More than a dozen “outstanding” schools in East Yorkshire are set to face inspectors for the first time since controversial exemptions were axed.

Tuesday, 6th July 2021, 8:15 am
From September, Ofsted will resume inspecting schools across the country. Photo: PA Images

From September, Ofsted will resume inspecting schools across the country and for the first time in almost a decade, those deemed outstanding will also face compulsory visits.

Figures from the education watchdog, covering 141 of East Riding’s primary and secondary schools, show that 14 received an outstanding rating the last time they were inspected.

Under rules introduced in 2012, those schools became exempt from being routinely reinspected and only faced scrutiny if concerns were raised about their performance.

The exemptions were introduced by the then Conservative/Liberal Democrat coalition to give outstanding schools more freedom. But the guidelines mean many schools across England have gone years without being visited by inspectors as a result.

According to the latest Ofsted figures, the outstanding educational facilities in this area include 13 primary schools and one secondary school.

The coronavirus pandemic saw the organisation suspend all routine inspections, but in line with the lifting of restrictions across the country, inspectors will begin their visits again in September.

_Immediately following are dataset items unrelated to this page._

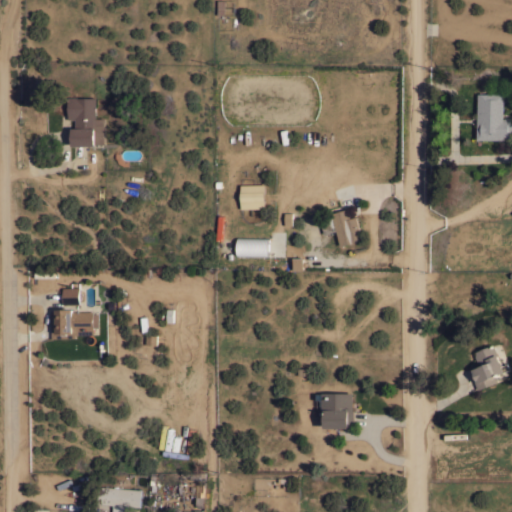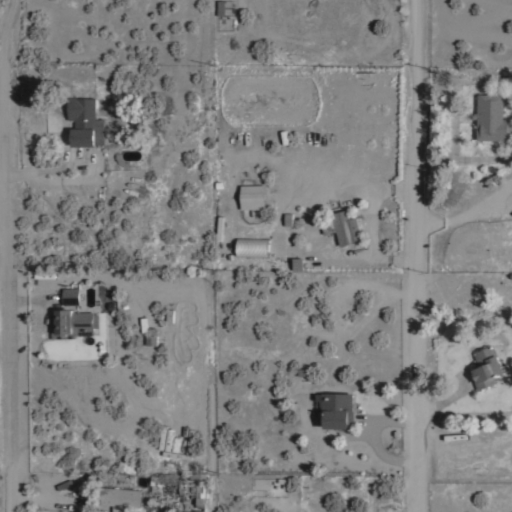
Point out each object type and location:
road: (452, 107)
building: (493, 117)
building: (492, 118)
building: (85, 121)
building: (85, 122)
road: (464, 160)
building: (252, 195)
building: (252, 197)
road: (468, 212)
building: (343, 226)
building: (346, 227)
building: (252, 246)
building: (252, 247)
road: (418, 255)
road: (11, 256)
building: (297, 264)
building: (71, 295)
building: (70, 296)
building: (72, 322)
building: (73, 323)
building: (487, 365)
building: (486, 366)
building: (337, 408)
building: (337, 408)
building: (119, 497)
building: (120, 498)
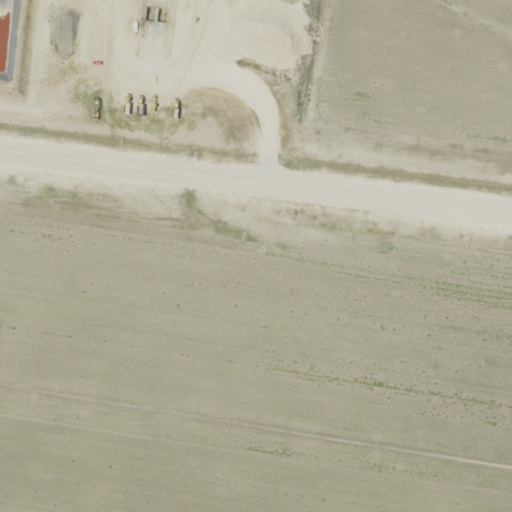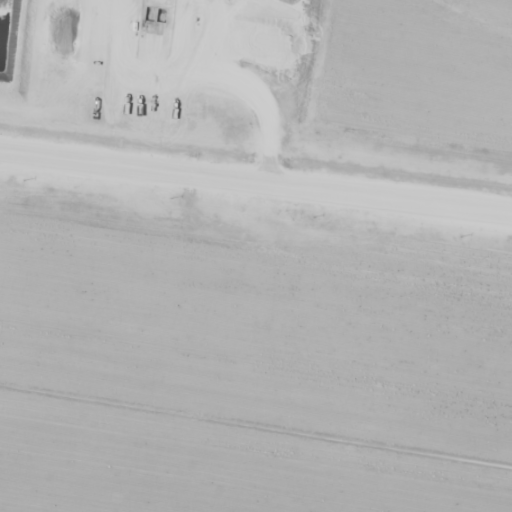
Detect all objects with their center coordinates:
road: (256, 182)
landfill: (256, 255)
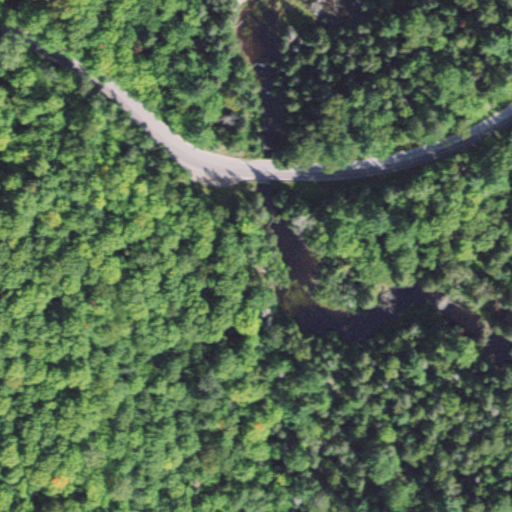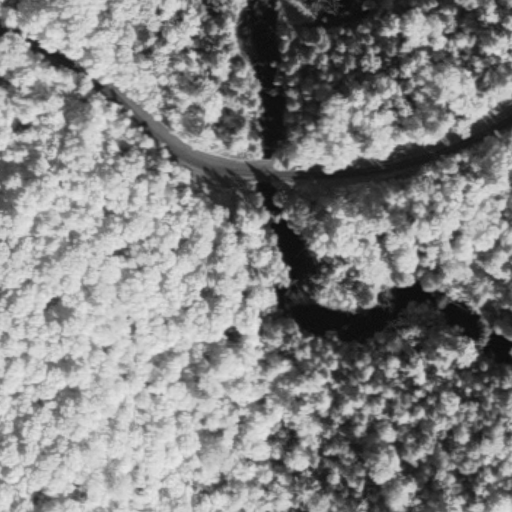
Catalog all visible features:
river: (267, 69)
road: (125, 102)
road: (398, 160)
road: (262, 171)
river: (379, 314)
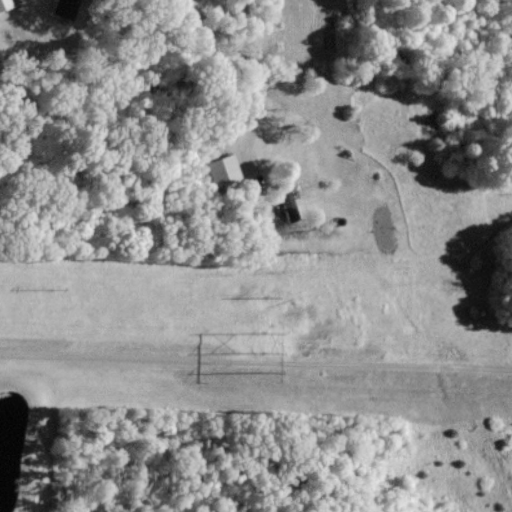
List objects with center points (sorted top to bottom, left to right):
building: (5, 4)
road: (246, 84)
building: (226, 170)
power tower: (262, 351)
road: (256, 361)
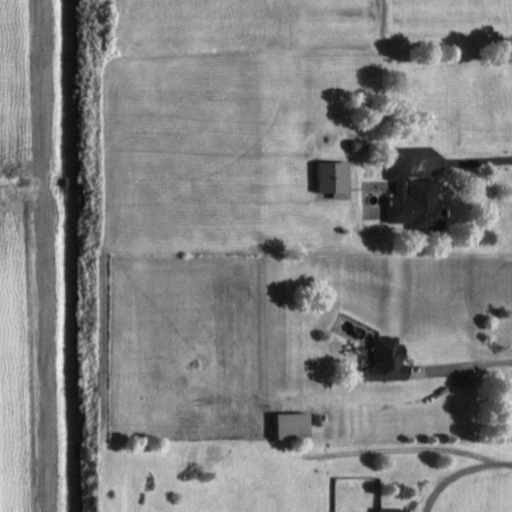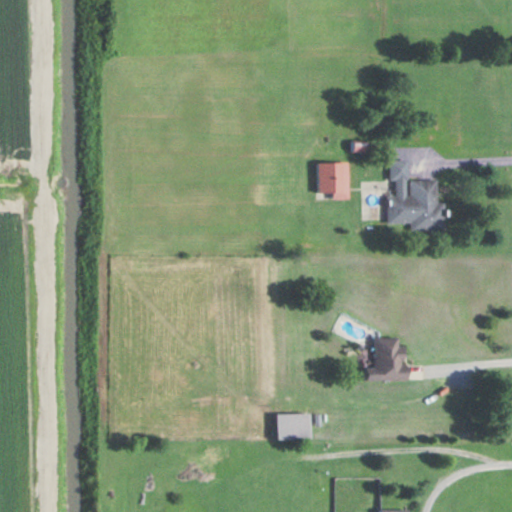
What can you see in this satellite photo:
road: (454, 156)
building: (333, 179)
building: (413, 200)
building: (385, 361)
building: (292, 426)
road: (451, 463)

The move to remove exemptions for outstanding schools, announced by the Department for Education, was welcomed by the Association of School and College Leaders, while the National Education Union said outstanding schools should never have been treated differently.

Ofsted’s Chief Inspector, Amanda Spielman said: “We had long called for the exemption to be lifted.

“I am very pleased that all schools will now be inspected routinely once our full inspection programme restarts this autumn. This is what parents expect and children deserve.

A spokeswoman for the Department for Education said the inspections would help to drive up standards, increase parent choice and contribute to the building of a stronger school system that can better serve pupils and their families.